• [Selected passage]
Rule 22 states that “[p]ersons with claims that may expose a plaintiff to double or multiple liability may be joined as defendants and required to interplead.” Fed.R.Civ.P. 22(a)(1). “Interpleader is proper when a stakeholder has at least a good faith belief that there are conflicting colorable claims.” Michelman v. Lincoln Nat'l Life Ins. Co., 685 F.3d 887, 889 (9th Cir. 2012). However, this requirement “is not an onerous requirement” and the “threshold to establish good faith is necessarily low so as not to conflict with interpleader's pragmatic purpose, which is ‘for the stakeholder to protect itself against the problems posed by multiple claimants to a single fund.'” Id. at 894 (quoting Mack v. Kuckenmeister, 619 F.3d 1010, 1024 (9th Cir. 2010)).
Here, State Farm has been willing to pay the policy death benefits but has been unable to do so because of Defendant Ablaza and Defendant Doe's conflicting claims. State Farm brought this interpleader action pursuant to Rule 22 naming both Defendants. The Court has jurisdiction over Plaintiff's interpleader action pursuant to 28 U.S.C. § 1332. Plaintiff alleges that Defendant Ablaza is a citizen of California and State Farm's principal place of business is in Bloomington County, Illinois. Dkt. 1 ¶¶ 2-3, 5. In the Complaint, Plaintiff also named “Jane Doe, ” the future Administrator of the Estate of the Insured, indicating that an administrator has not yet been appointed for the Estate of the Insured. Id. ¶ 4. The amount in controversy in this matter exceeds $75,000. Accordingly, the Court has jurisdiction over this action.
This Court will allow Defendant Doe, and the jurisdictional question will have to be revisited when an actual party is substituted. See Hao v. Chen, No. 10-CV-00826-LHK, 2010 WL 3910165, at *4 (N.D. Cal. Oct. 5, 2010) (finding that “the inclusion of Doe defendants does not destroy diversity, and the Court is not divested of jurisdiction on that ground”).
Further, this interpleader is proper because Plaintiff has a good faith belief that Defendants have claims that may expose Plaintiff to double or multiple liability. Fed.R.Civ.P. 22(a)(1). Although Defendant Ablaza is the listed beneficiary, Plaintiff has alleged that it faces double liability due to Defendant Ablaza's potential disqualification under California's “slayer statute” pursuant to California Probate Code Section 252. Dkt. 1 ¶ 13; Dkt. 19 at 12. Because Plaintiff has a good faith belief that there are conflicting colorable claims of the death policy defendants, this interpleader is proper.

• [Record set]
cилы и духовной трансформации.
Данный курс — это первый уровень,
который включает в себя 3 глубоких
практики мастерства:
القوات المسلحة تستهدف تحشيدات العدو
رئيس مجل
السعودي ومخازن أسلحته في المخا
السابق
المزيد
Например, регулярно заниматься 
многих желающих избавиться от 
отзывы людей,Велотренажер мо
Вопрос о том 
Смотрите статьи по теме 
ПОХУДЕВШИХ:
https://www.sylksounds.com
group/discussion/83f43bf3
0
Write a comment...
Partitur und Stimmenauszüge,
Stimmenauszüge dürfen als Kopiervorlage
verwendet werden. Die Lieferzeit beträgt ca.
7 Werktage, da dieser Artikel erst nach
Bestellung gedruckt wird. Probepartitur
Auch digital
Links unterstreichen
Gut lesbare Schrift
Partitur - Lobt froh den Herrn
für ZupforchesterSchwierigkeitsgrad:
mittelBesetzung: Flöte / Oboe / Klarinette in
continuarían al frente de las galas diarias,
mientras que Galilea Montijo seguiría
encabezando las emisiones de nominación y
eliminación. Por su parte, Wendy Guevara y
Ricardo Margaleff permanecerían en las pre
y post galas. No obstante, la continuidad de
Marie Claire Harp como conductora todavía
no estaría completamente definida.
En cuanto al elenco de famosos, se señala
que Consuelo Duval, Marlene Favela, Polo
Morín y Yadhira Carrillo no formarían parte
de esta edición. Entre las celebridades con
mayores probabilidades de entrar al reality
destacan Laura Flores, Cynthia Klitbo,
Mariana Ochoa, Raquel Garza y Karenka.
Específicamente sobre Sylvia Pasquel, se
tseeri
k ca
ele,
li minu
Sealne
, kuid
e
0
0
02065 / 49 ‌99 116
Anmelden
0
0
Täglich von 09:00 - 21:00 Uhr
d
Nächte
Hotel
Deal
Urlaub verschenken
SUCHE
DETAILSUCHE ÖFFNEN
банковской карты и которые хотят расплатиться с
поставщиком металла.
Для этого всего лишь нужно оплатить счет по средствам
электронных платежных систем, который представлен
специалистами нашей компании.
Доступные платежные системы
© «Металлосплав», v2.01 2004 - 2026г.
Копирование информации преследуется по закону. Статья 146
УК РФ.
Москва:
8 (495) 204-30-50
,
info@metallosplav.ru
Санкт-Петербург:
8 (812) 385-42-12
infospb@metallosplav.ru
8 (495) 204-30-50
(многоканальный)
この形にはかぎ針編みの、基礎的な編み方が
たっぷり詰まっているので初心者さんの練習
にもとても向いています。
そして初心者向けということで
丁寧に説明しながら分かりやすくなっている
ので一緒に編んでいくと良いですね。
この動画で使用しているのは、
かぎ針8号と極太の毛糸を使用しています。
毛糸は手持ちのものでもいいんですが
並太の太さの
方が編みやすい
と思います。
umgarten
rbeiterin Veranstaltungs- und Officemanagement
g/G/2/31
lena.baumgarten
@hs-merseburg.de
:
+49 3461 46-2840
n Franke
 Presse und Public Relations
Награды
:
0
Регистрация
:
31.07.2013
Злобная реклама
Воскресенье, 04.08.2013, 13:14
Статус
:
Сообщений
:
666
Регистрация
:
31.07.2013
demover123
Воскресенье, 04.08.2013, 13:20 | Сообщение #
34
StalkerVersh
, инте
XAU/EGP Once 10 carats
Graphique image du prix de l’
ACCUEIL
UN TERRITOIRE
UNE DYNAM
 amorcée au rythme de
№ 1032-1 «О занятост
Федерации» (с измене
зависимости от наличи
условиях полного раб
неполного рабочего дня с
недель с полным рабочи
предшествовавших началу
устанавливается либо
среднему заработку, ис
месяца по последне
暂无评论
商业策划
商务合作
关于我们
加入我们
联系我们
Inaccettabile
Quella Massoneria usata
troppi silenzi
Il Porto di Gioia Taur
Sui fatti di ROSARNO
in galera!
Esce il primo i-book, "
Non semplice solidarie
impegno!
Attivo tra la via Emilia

• [Using the information]
[1] Update the court's interpleader discussion from "Further, this interpleader" to "interpleader is proper.", replacing "good faith belief" with "reasonable belief".
[2] Take the court's interpleader discussion further, starting right after its final sentence.

• [Answer set]
[1]
Further, this interpleader is proper because Plaintiff has a reasonable belief that Defendants have claims that may expose Plaintiff to double or multiple liability. Fed.R.Civ.P. 22(a)(1). Although Defendant Ablaza is the listed beneficiary, Plaintiff has alleged that it faces double liability due to Defendant Ablaza's potential disqualification under California's “slayer statute” pursuant to California Probate Code Section 252. Dkt. 1 ¶ 13; Dkt. 19 at 12. Because Plaintiff has a reasonable belief that there are conflicting colorable claims of the death policy defendants, this interpleader is proper.

[2]
Plaintiff requests that the Court allow Plaintiff to deposit the policy death benefits, plus interest if any, with the Court. The Court finds that Plaintiff is a disinterested stakeholder that has no interest in the controversy between the Defendants. This Court RECOMMENDS granting Plaintiff's request to deposit the policy death benefits with the Court and discharging Plaintiff from this action. See Sun Life Assur. Co. of Canada v. Chan's Estate, No. C-03-2205 SC, 2003 WL 22227881, *2 (N.D. Cal. Sept. 22, 2003) (“If an interpleading plaintiff has no interest in the stake[, the plaintiff] should be dismissed.”) (citation omitted).
B. Injunction
Interpleader under Rule 22 does not explicitly authorize courts to enjoin litigants from pursuing further claims in state or federal court regarding the funds at issue pursuant to 28 U.S.C. § 2361. Pruco Life Ins. Co. v. Tan, No. 19-cv-00335-JCS, 2020 WL 2574662, at *5 (N.D. Cal. May 4, 2020), report and recommendation adopted, No. 19-cv-00335-WHO, 2020 WL 2572804 (N.D. Cal. May 21, 2020). “However, courts have used the All Writs Statute, 28 U.S.C. § 1651, to enjoin defendants in an interpleader action from bringing future proceedings regarding the same claim.” Id. (citations omitted). The party seeking the injunction must prove that it would otherwise suffer irreparable harm. Trustees of IL WU-PMA Pension Plan, 660 F.Supp.2d at 1144-45. The Court will grant such an injunction “where there is a likelihood of costly and judicially wasteful relitigation of claims and issues that were already adjudicated in federal court.” Id. at 1145 (citations omitted).
Plaintiff argues that this Court should enjoin Defendant Ablaza from initiating any action against State Farm regarding the life insurance policy and/or the policy death benefits. Dkt. 19 at 15. Plaintiff would suffer irreparable harm if faced with future claims to the interpleaded funds brought by Defendant Ablaza after this action has been adjudicated. Further, relitigation would defeat the purpose of this interpleader action and subject the parties and the Court to costly and wasteful duplicative judicial proceedings. Pruco Life Insurance Company, 2020 WL 2574662, at *5. Therefore, the Court RECOMMENDS enjoining Defendant Ablaza from bringing any further action in state or federal court regarding his claims to the policy death benefits of Policy Number LF-3554-3706.
IV. MOTION FOR DEFAULT JUDGMENT
A. Legal Standard
After entry of default, a court may, in its discretion, enter default judgment. See Fed. R. Civ. P. 55; Aldabe v. Aldabe, 616 F.2d 1089, 1092 (9th Cir. 1980). Before entering default judgment, the Court must assess the adequacy of the service of process on the party against whom default is requested. See Trustees of ILWU-PMA Pension Plan v. Coates, No. C-11-3998 EMC, 2013 WL 556800, at *4 (N.D. Cal. Feb. 12, 2013). The Court must also determine whether it has subject matter jurisdiction over the action and personal jurisdiction over the defaulted defendant. Id. at *3-4.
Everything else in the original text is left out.